◆ Goal of the exercise
Repeat nothing but the lines below running from the one containing "thumb mcp: (1087, 659)" to the one containing "middle dip: (829, 600)". Keep both end lines.

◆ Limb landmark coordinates
▼

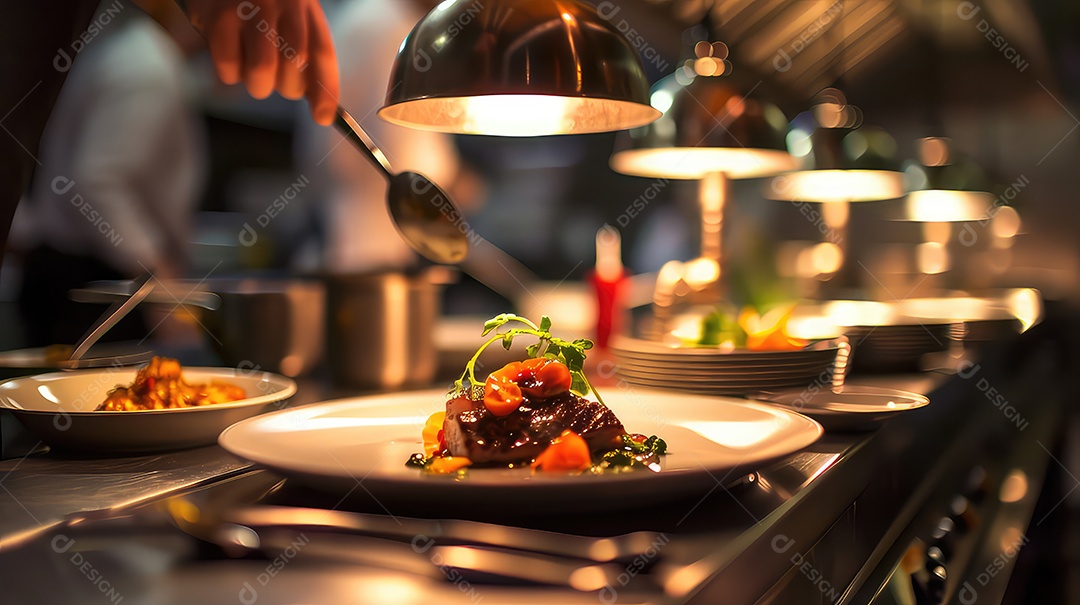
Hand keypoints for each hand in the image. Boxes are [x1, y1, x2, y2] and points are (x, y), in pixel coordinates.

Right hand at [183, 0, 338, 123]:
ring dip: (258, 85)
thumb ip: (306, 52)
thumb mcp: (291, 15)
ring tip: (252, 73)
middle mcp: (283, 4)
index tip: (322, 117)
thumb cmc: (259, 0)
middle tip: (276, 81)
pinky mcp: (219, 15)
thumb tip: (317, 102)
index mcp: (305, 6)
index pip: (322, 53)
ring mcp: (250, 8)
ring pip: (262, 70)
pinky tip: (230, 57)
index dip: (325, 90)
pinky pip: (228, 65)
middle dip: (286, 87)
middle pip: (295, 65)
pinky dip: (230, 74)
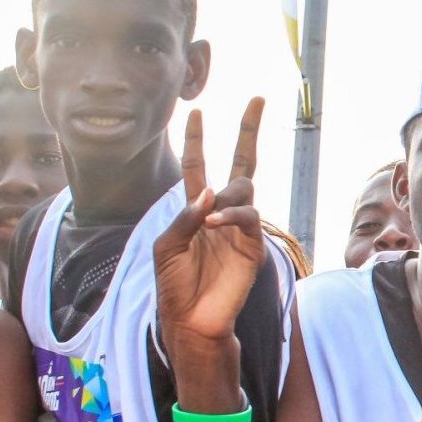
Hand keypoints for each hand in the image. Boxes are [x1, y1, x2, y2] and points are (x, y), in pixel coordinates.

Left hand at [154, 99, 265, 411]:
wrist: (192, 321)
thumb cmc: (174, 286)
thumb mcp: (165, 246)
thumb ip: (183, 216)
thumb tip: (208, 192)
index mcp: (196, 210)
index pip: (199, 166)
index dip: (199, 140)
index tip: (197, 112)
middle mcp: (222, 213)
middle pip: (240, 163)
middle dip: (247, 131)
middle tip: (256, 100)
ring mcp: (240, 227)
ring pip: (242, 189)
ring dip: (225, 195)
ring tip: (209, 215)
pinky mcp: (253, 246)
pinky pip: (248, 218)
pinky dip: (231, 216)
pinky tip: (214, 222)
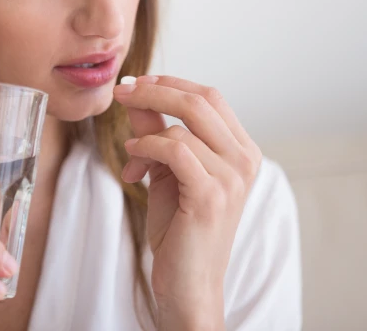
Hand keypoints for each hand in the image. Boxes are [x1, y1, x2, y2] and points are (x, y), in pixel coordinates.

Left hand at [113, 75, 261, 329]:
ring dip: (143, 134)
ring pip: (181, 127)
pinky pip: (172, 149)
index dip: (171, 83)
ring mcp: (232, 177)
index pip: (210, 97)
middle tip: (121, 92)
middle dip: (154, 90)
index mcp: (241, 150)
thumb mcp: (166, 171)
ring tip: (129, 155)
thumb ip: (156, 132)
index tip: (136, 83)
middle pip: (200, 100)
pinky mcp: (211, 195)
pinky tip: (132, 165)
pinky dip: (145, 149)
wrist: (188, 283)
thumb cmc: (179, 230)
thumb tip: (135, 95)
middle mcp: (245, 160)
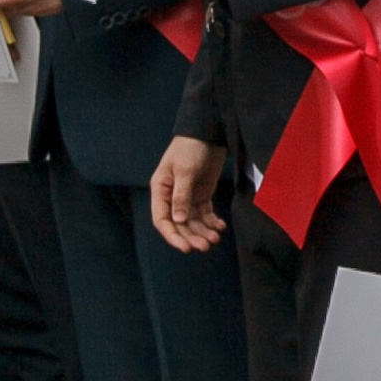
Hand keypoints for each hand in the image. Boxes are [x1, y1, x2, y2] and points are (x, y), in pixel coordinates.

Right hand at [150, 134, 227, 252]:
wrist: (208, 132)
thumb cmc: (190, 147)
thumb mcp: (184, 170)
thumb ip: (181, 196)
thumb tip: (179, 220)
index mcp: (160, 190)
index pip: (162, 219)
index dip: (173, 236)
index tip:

▲
▼

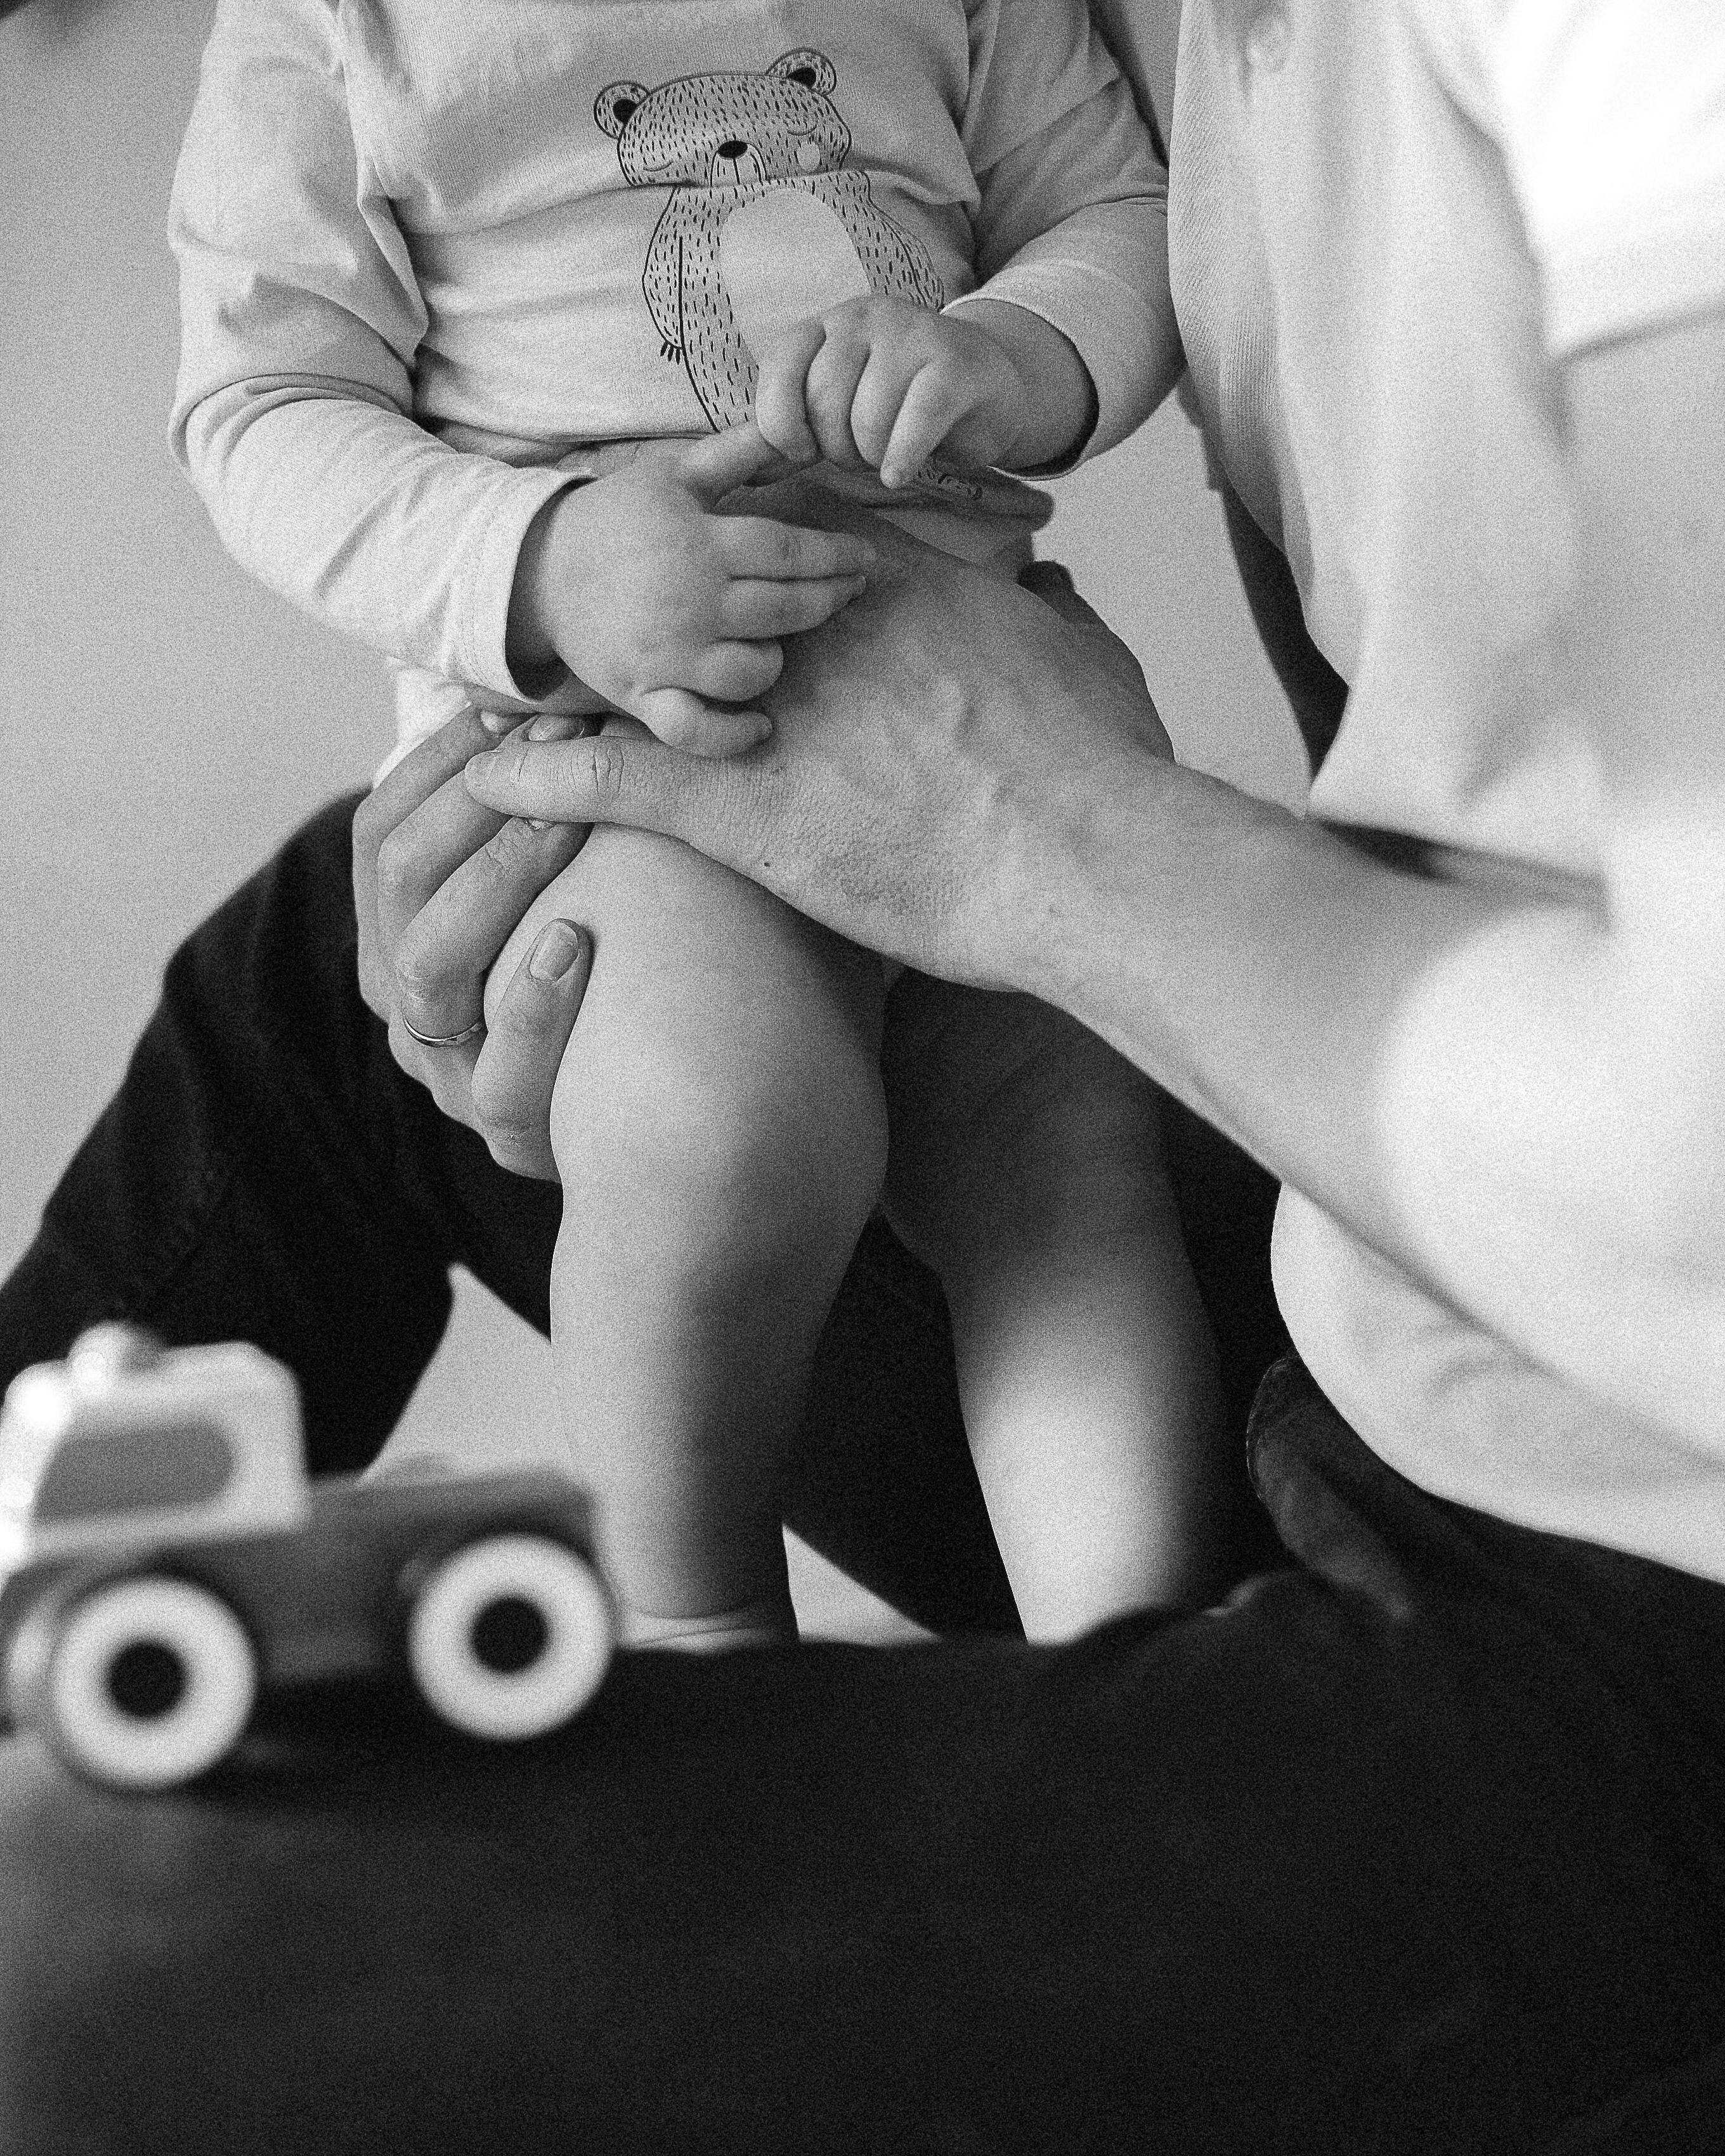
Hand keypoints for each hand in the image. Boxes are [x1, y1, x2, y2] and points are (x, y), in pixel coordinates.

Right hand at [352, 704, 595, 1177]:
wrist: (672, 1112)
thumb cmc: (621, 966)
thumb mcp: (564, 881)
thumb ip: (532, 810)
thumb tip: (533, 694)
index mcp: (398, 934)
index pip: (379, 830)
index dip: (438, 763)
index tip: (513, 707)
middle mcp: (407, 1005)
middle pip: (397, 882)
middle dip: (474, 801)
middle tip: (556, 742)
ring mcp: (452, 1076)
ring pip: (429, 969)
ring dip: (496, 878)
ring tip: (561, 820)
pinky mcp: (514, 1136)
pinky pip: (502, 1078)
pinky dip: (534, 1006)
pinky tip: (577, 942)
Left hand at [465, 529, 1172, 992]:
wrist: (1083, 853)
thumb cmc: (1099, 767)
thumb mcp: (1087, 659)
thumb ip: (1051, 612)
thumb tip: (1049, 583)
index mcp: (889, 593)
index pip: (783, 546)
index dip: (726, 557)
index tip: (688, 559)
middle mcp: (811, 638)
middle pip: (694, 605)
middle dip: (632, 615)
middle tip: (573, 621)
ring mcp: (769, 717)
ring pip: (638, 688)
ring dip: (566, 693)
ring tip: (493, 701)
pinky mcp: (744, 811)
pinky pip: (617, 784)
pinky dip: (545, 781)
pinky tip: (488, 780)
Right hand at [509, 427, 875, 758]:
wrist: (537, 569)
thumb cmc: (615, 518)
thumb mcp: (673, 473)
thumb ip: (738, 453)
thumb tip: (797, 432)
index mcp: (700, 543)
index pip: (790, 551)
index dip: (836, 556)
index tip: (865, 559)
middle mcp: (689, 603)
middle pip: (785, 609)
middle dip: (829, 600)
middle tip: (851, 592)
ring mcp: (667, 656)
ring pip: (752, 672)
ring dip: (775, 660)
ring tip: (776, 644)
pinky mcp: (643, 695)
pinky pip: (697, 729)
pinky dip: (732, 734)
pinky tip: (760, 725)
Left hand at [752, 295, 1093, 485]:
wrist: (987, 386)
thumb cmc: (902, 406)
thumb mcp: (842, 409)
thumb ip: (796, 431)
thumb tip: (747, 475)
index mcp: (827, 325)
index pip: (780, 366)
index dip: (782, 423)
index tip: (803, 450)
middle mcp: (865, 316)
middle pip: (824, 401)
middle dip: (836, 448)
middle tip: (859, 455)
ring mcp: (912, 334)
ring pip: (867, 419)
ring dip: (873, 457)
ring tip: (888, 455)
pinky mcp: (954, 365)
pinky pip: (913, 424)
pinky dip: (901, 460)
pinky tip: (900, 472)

▲

◆ Result of the task
thumb mcp: (1087, 659)
thumb ip: (1051, 612)
thumb tip: (1049, 583)
index mcp: (889, 593)
index pip: (783, 546)
index dip: (726, 557)
index tip: (688, 559)
middle mcp: (811, 638)
middle pip: (694, 605)
middle dip: (632, 615)
middle tip: (573, 621)
ring mcp: (769, 717)
ring pip: (638, 688)
ring dip: (566, 693)
ring tip: (493, 701)
pinky mcp: (744, 811)
pinky pip: (617, 784)
pinky dip: (545, 781)
pinky tip: (488, 780)
Right hand at [509, 427, 875, 758]:
wrist: (537, 569)
thumb cmc: (615, 518)
thumb mcp: (673, 473)
thumb ip: (738, 453)
thumb tip: (797, 432)
index mcp: (700, 543)
index pip: (790, 551)
index dip: (836, 556)
index tip: (865, 559)
middle mcp: (689, 603)
middle pip: (785, 609)
middle dip: (829, 600)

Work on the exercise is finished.